I make my way to the mess for some breakfast. Dawes walks past, head in her bowl of cereal. She stops as Sohail passes her, and they glare at each other. I wonder what that's about? She sits and I sneak up behind her. I feel like a prep school boy. Leaning over I quickly dip my spoon in her bowl.
"Oi!" she yells. I can't help sniggering. She's like some little girl guarding her sweets.
"Sorry boss, I thought you were Sohail". Seriously? I can't imagine Sohail would go anywhere near Dawes, let alone her coco pops."You wouldn't share your breakfast with Sohail" I say in mock indignation. She cracks on about not letting him dip his spoon in her bowl. I can't help but laugh. I don't know whether she's caught the double meaning to what she said. It's too good an opportunity to pass up. "I take it that's not a euphemism" I say, teasing her more.
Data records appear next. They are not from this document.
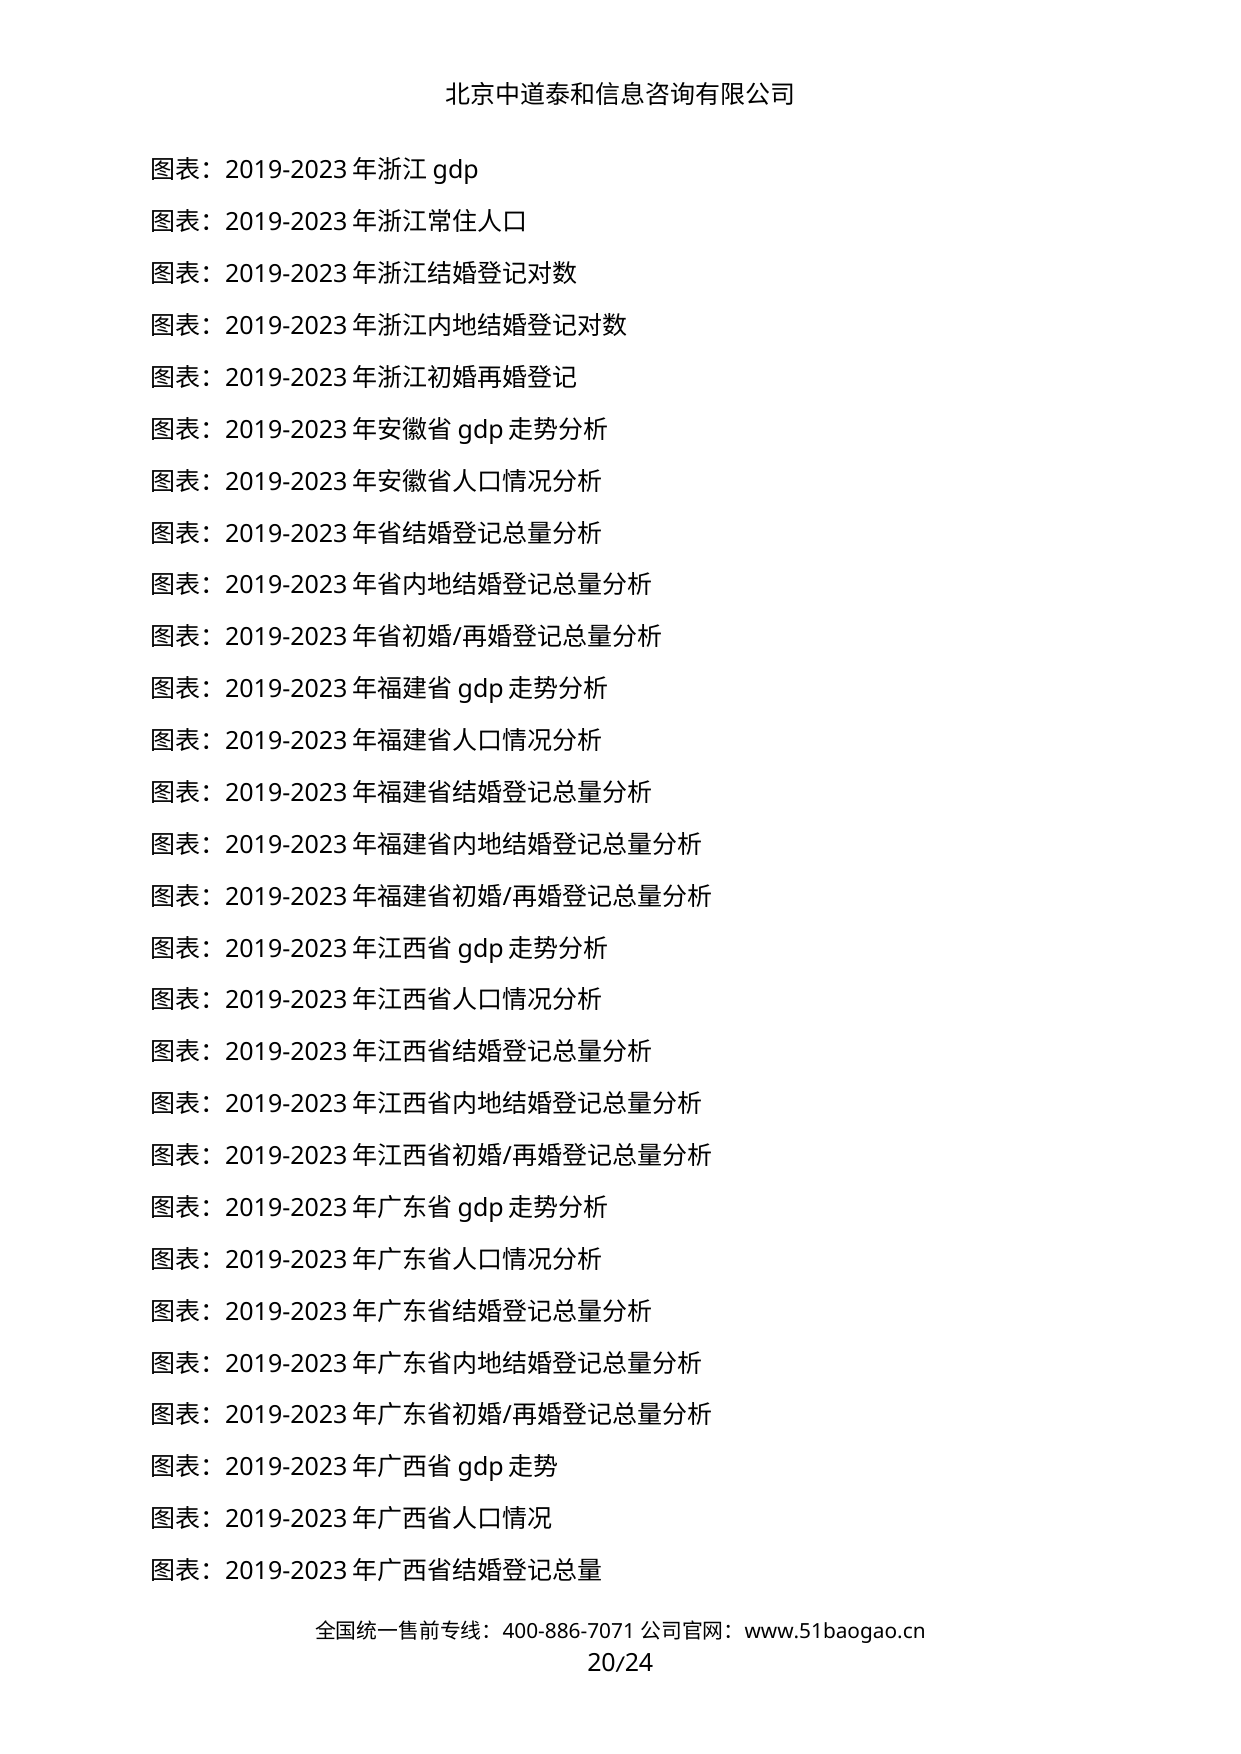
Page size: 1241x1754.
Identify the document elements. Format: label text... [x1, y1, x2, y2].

text 图表：2019-2023年省初婚/再婚登记总量分析 [150, 617, 1090, 653]
text 图表：2019-2023年广东省初婚/再婚登记总量分析 [150, 1395, 1090, 1431]
text 图表：2019-2023年广东省人口情况分析 [150, 1239, 1090, 1276]
text 图表：2019-2023年浙江内地结婚登记对数 [150, 306, 1090, 342]
text 图表：2019-2023年广西省人口情况 [150, 1499, 1090, 1535]
text 图表：2019-2023年浙江gdp [150, 150, 1090, 186]
text 图表：2019-2023年广西省gdp走势 [150, 1447, 1090, 1483]
text 图表：2019-2023年江西省gdp走势分析 [150, 928, 1090, 964]
text 图表：2019-2023年广东省内地结婚登记总量分析 [150, 1343, 1090, 1379]
text 图表：2019-2023年福建省结婚登记总量分析 [150, 772, 1090, 809]
text 图表：2019-2023年江西省初婚/再婚登记总量分析 [150, 1136, 1090, 1172]
text 图表：2019-2023年江西省人口情况分析 [150, 980, 1090, 1016]
text 图表：2019-2023年福建省初婚/再婚登记总量分析 [150, 876, 1090, 912]
text 图表：2019-2023年浙江初婚再婚登记 [150, 357, 1090, 394]
text 图表：2019-2023年福建省内地结婚登记总量分析 [150, 824, 1090, 861]
text 图表：2019-2023年江西省内地结婚登记总量分析 [150, 1084, 1090, 1120]
text 图表：2019-2023年福建省人口情况分析 [150, 721, 1090, 757]
text 图表：2019-2023年省结婚登记总量分析 [150, 513, 1090, 549]
text 图表：2019-2023年福建省gdp走势分析 [150, 669, 1090, 705]
text 图表：2019-2023年江西省结婚登记总量分析 [150, 1032, 1090, 1068]
text 图表：2019-2023年广东省gdp走势分析 [150, 1187, 1090, 1224]
text 图表：2019-2023年安徽省gdp走势分析 [150, 409, 1090, 446]
text 图表：2019-2023年安徽省人口情况分析 [150, 461, 1090, 497]
text 图表：2019-2023年广东省结婚登记总量分析 [150, 1291, 1090, 1327]
text 图表：2019-2023年浙江常住人口 [150, 202, 1090, 238]
text 图表：2019-2023年浙江结婚登记对数 [150, 254, 1090, 290]
text 图表：2019-2023年广西省结婚登记总量 [150, 1551, 1090, 1587]
text 图表：2019-2023年省内地结婚登记总量分析 [150, 565, 1090, 601]
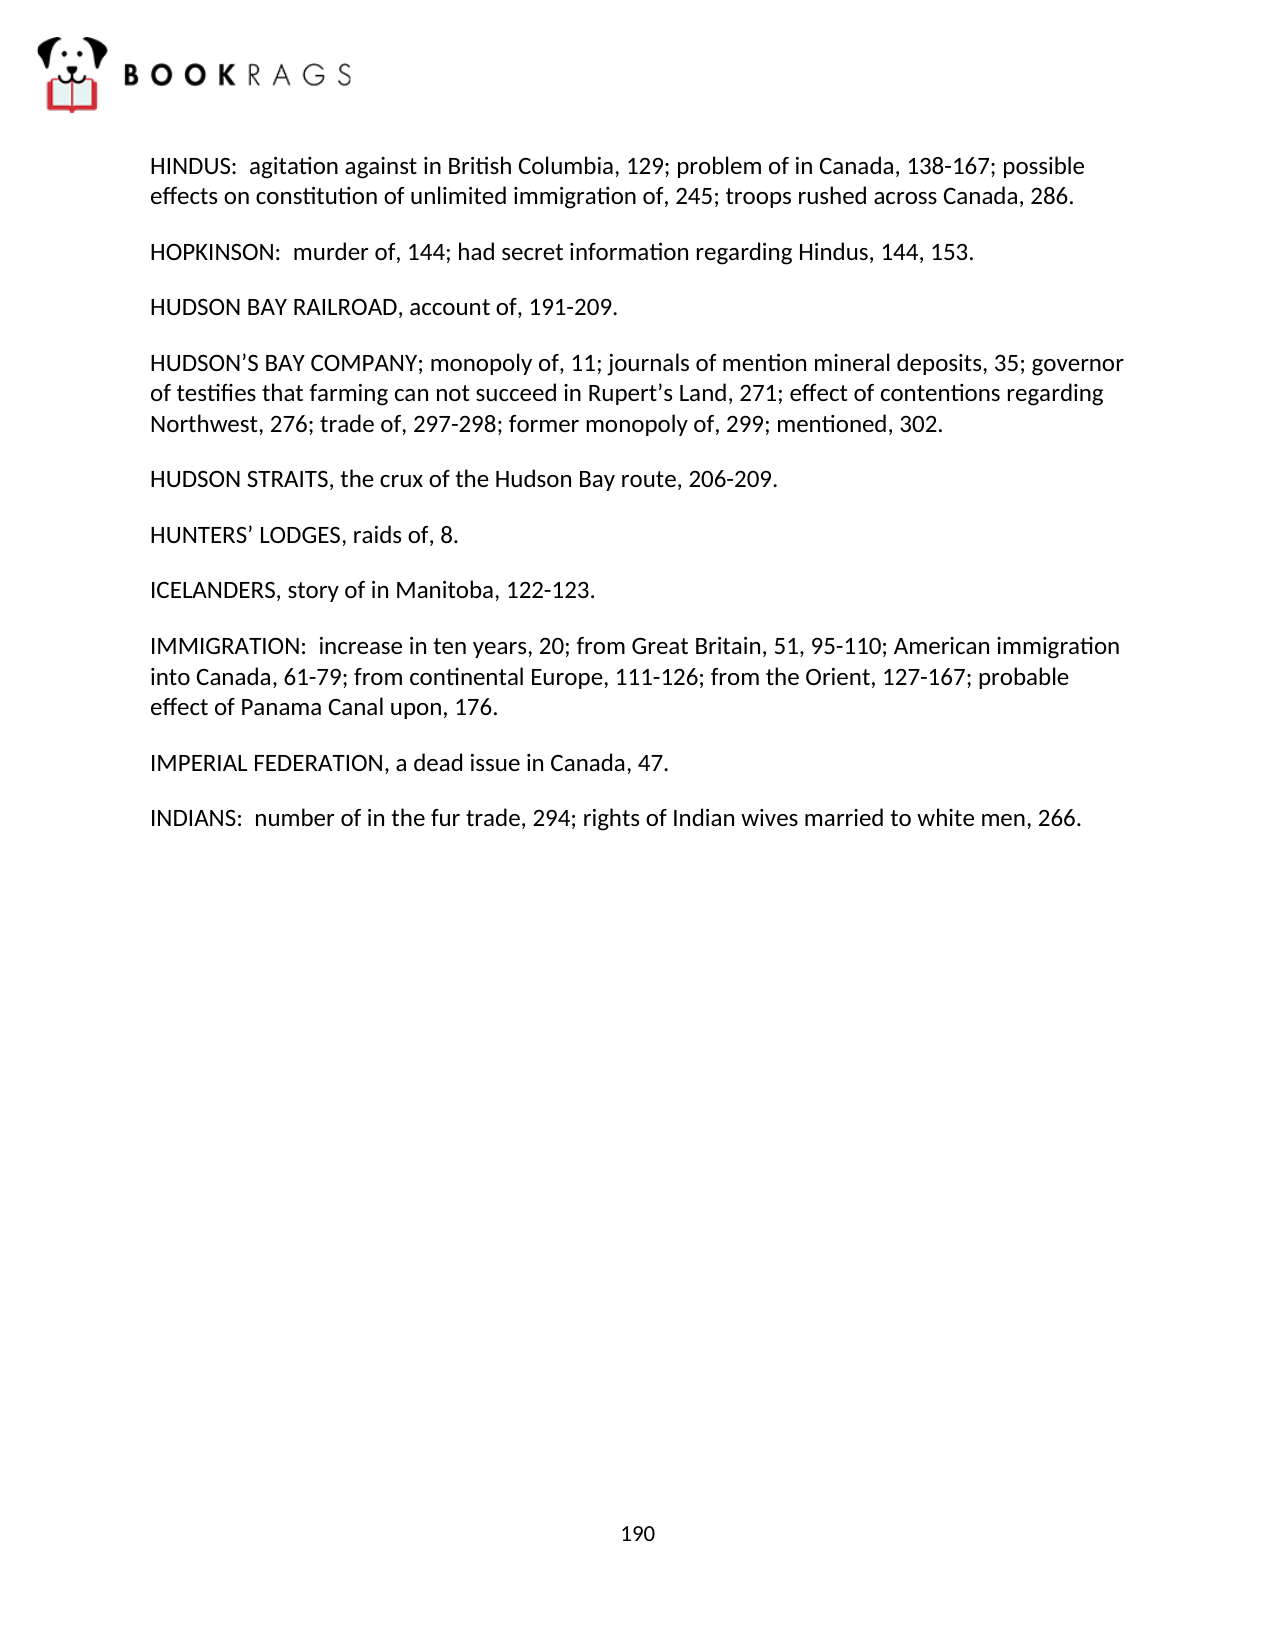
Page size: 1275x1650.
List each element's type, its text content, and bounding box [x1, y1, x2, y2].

text HUNTERS’ LODGES, raids of, 8. [150, 519, 1125, 550]
text HUDSON’S BAY COMPANY; monopoly of, 11; journals of mention mineral deposits, 35; governor of testifies that farming can not succeed in Rupert’s Land, 271; effect of contentions regarding Northwest, 276; trade of, 297-298; former monopoly of, 299; mentioned, 302. [150, 347, 1125, 439]
text HUDSON STRAITS, the crux of the Hudson Bay route, 206-209. [150, 464, 1125, 494]
picture [37, 37, 351, 113]
text HOPKINSON: murder of, 144; had secret information regarding Hindus, 144, 153. [150, 236, 1125, 267]
text ICELANDERS, story of in Manitoba, 122-123. [150, 575, 1125, 605]
text HINDUS: agitation against in British Columbia, 129; problem of in Canada, 138-167; possible effects on constitution of unlimited immigration of, 245; troops rushed across Canada, 286. [150, 150, 1125, 211]
text INDIANS: number of in the fur trade, 294; rights of Indian wives married to white men, 266. [150, 802, 1125, 833]
text HUDSON BAY RAILROAD, account of, 191-209. [150, 292, 1125, 322]
text IMPERIAL FEDERATION, a dead issue in Canada, 47. [150, 747, 1125, 777]
text IMMIGRATION: increase in ten years, 20; from Great Britain, 51, 95-110; American immigration into Canada, 61-79; from continental Europe, 111-126; from the Orient, 127-167; probable effect of Panama Canal upon, 176. [150, 630, 1125, 722]
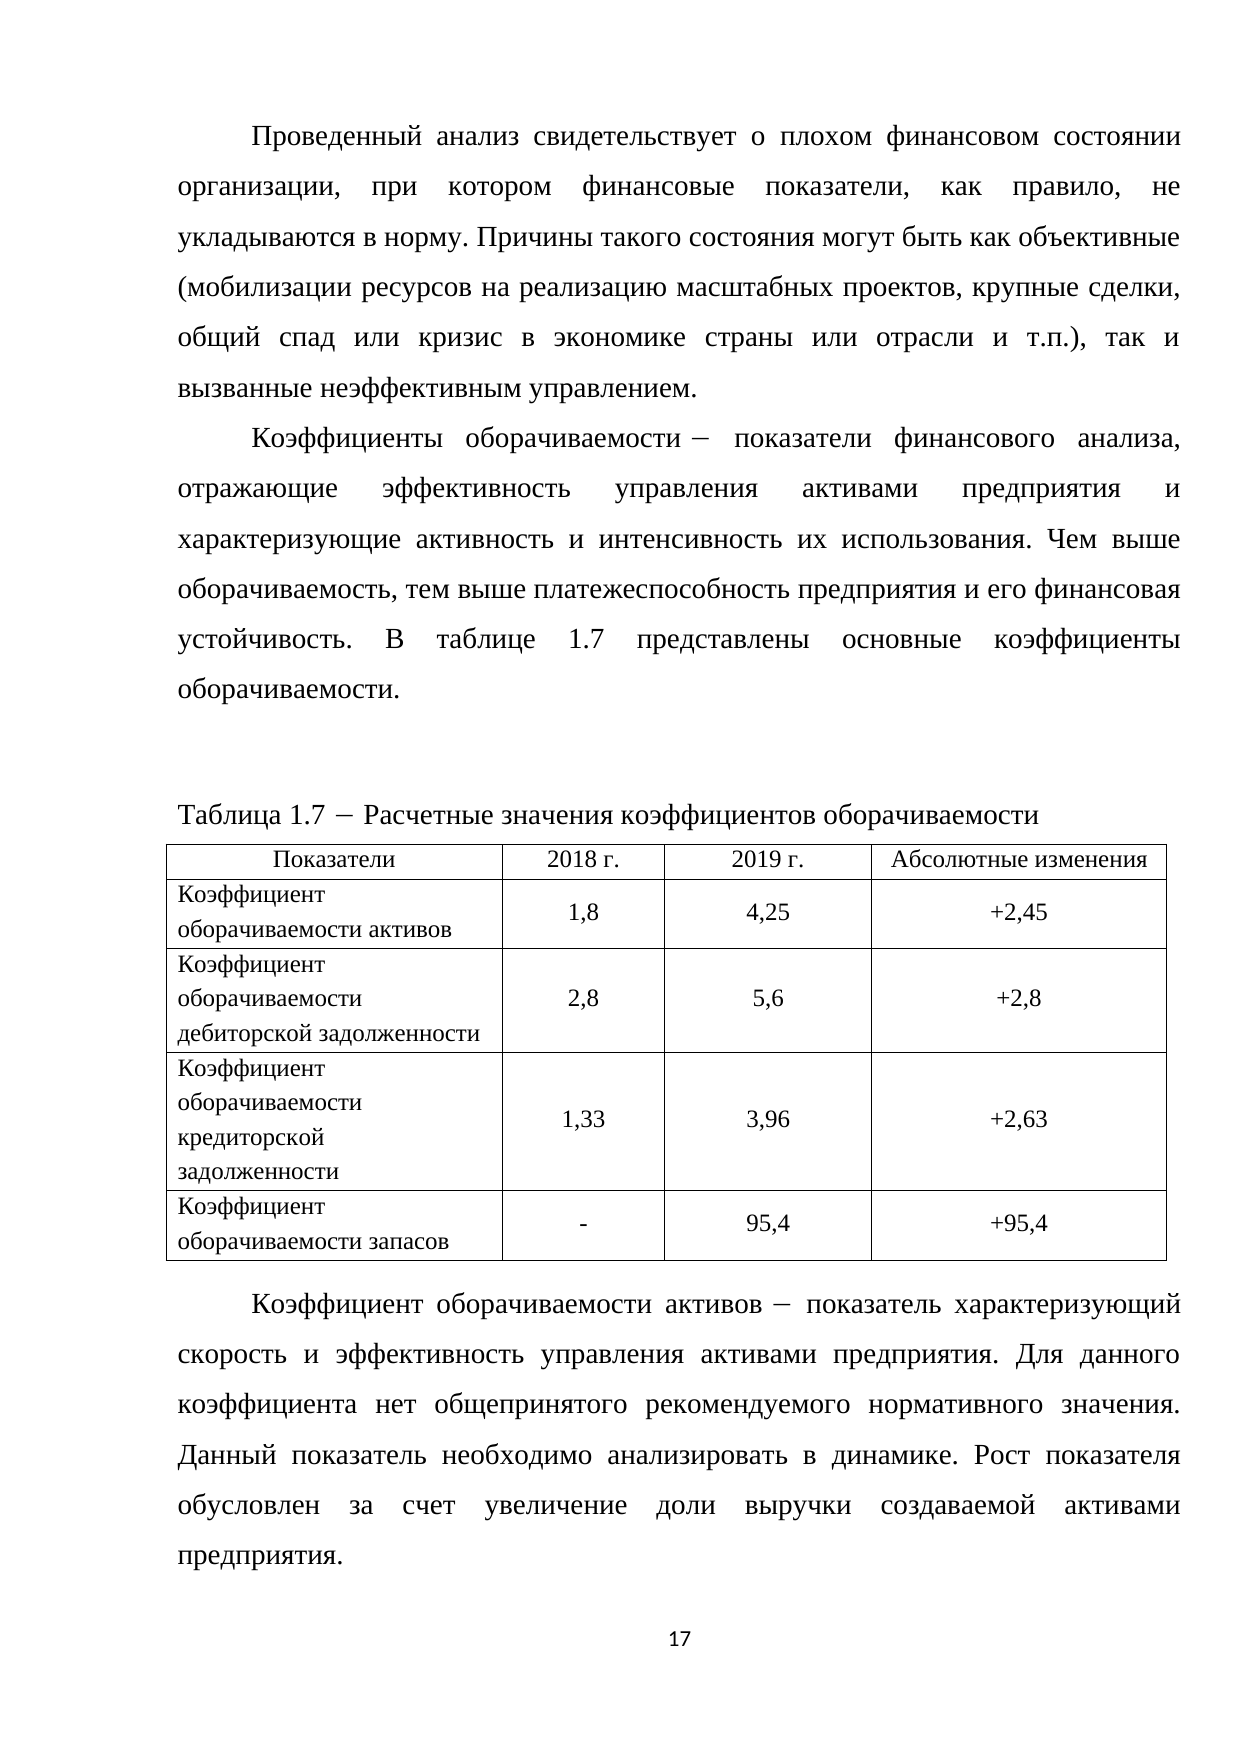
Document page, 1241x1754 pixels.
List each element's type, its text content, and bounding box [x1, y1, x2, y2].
I can't stop myself. I'm like some poor lovesick boy, tease, retreat, tease, retreat. Anything rather than stick my neck out and make my feelings clear, or as clear as army protocol will allow. I envy those around her, their free and easy friendships, they don't need to hold back and preserve rank. This teasing, my seeking Dawes out for a spot of banter, or some quiet time in the privacy of the med tent has become a part of my life here. I find I want it more and more, I can relax with her. I want to spend time with her, I find I'm making up reasons to do so. I need some damn perspective.
"I haven't had coco pops in bloody ages" I say, going in for another spoonful, Dawes laughs, watching me make a mess of something as simple as putting a spoon to my mouth. It's lamentable, even by my standards, which are pretty rubbish. I've never been that good at flirting. Well not without a few pints under my belt.
Dawes must be taking pity on me, if any of the others tried this on she would have read them the riot act. Maybe it's because I'm her CO; she isn't in the habit of tolerating this sort of thing from the lads. Over last few months I've seen her make short work of a couple of the troops who have taken a shine to her.
"Captain James" shouts Azizi from the ops tent.
Was he just flirting with me? He was, I'm sure of it. Normally I only feel like this after I've treated his blisters. I mean those boots have been well worn in for weeks now. At first I thought he was just coming to see me so we could discuss the platoon stuff in private. I know some COs like to have formal briefings with the company medic, but bossman doesn't really do formal. Over the weeks the medical grounds for his visits have been a bit flimsy, and we don't talk about the lads much either. I know if I have any concerns that I can go to him anyway. But he seems to just like to talk, or to listen to me talk more like it.
But this, he's never behaved like that outside the med tent. Yeah, he'll get involved in some of the banter around the FOB and when we're on a patrol, but those smiles, that coming so close to me, that happens out of sight of the others.
Before I know what's happening he's called away to the ops tent. It must be serious, there's a helicopter landing outside the FOB which can only mean the ASF. Eggy is called out of the showers, he turns back telling 2 section to get ready, full kit. Looks like we're off.